Barack Obama is teaming up with Spider-Man in a new comic from Marvel, which will see the future president exchanging a fist-bump with Peter Parker's alter ego.

The five-page story takes place in Washington DC on inauguration day, when one of Spidey's oldest enemies, the Chameleon, attempts to stop Obama's swearing-in ceremony. Fortunately, Peter Parker is covering the event as a photographer, and jumps in to save the day.

"Ya hear that, Chameleon? The president-elect here just appointed me ... secretary of shuttin' you up," Spider-Man says as he thwacks the Chameleon in the face. "I hope this doesn't ruin the inauguration for you," he tells Obama, as the Chameleon is led away by security officials. "Honestly, I'm more upset by the Chameleon's shockingly deficient understanding of the electoral process," Obama replies.

Spidey then cedes the limelight to Obama. "This is your day, after all, and I know it wouldn't look good to be seen palling around with me," he says, in a nod to Sarah Palin's comment that the then presidential candidate had been "palling around with terrorists".

The story, written by Zeb Wells and illustrated by Todd Nauck and Frank D'Armata, will appear as a bonus feature in Amazing Spider-Man 583, which goes on sale on 14 January.

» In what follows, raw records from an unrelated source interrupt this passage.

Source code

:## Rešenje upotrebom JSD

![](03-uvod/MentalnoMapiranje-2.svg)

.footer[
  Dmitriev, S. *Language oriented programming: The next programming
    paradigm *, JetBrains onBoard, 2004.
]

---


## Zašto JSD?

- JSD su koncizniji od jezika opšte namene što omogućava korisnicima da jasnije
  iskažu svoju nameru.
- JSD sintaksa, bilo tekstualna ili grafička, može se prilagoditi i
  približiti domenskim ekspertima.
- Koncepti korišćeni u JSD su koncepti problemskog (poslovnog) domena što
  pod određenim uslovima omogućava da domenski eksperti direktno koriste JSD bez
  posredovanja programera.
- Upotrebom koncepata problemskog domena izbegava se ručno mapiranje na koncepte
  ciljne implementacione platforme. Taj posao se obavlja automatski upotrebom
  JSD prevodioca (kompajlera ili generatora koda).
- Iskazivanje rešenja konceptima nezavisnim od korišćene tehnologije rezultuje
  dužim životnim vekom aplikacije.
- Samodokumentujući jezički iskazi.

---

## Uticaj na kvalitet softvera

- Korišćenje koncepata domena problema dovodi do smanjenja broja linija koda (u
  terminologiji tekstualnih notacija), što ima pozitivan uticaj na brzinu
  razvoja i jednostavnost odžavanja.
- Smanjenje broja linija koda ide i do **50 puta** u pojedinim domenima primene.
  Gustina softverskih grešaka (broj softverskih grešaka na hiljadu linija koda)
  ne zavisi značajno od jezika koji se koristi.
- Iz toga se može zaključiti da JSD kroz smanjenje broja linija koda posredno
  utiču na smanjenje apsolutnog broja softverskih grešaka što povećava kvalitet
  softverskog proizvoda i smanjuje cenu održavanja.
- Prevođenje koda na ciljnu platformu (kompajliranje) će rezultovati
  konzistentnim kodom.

"When we heard that president-elect Obama is a collector of Spider-Man comics, we knew that these two historic figures had to meet in our comics' Marvel Universe," said Marvel's editor-in-chief Joe Quesada. "A Spider-Man fan moving into the Oval Office is an event that must be commemorated in the pages of Amazing Spider-Man."

In October, graphic novel biographies of Obama and his then rival John McCain were published by IDW. April will see Michelle Obama appearing in the Female Force comic book series.